In this study, we simply ignored dark regions to produce VS. However, dark regions mostly occur when light from a capsule is unable to reach the mucosa. Even though the dark region appears to be invisible in the current frame, it may be visible in the subsequent frames when the capsule moves forward. Thus, a dark region is a strictly an ambiguous region, where one cannot decide on a given image. Hence, a more precise handling method of dark regions by considering the knowledge between consecutive frames, should be addressed. However, tackling this issue requires accurate dark region prediction performance, which was the limitation of our study, as there was relatively large confusion between floats/bubbles region and dark region. Therefore, inaccurately predicting dark regions was one of the limitations of our study.

5. Conclusions

To summarize, we established a large-scale dataset and developed a semantic segmentation algorithm for each image.
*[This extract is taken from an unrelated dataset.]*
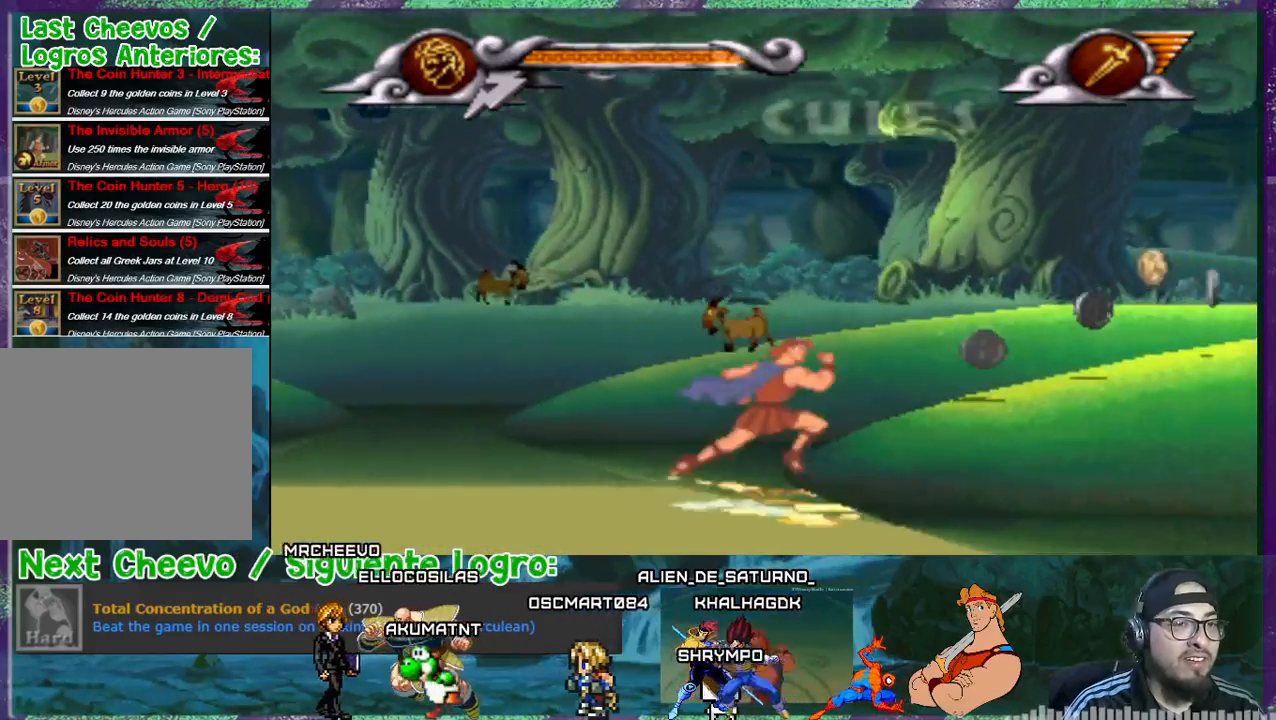
{"buttons": ["DPAD_RIGHT"], "events": []}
We think our study will provide a cornerstone for accurately obtaining bowel cleanliness from video CE. We attempted to quantitatively evaluate bowel cleanliness based on AI, which was not possible before. As a result, we achieved high clean region prediction performance while exhibiting a fairly severe confusion between floats/bubbles region and dark region. In addition, although a dark region is invisible because of the absence of light, it may be potentially visible in the next frame; therefore, it was segmented separately from the invisible (i.e., non-clean) region. We believe this to be one of the clues for accurately obtaining bowel cleanliness from moving images by handling such dark regions as potentially visible regions in subsequent studies. The further exploration and obtaining accurate predictions for dark regions will be carried out in future work.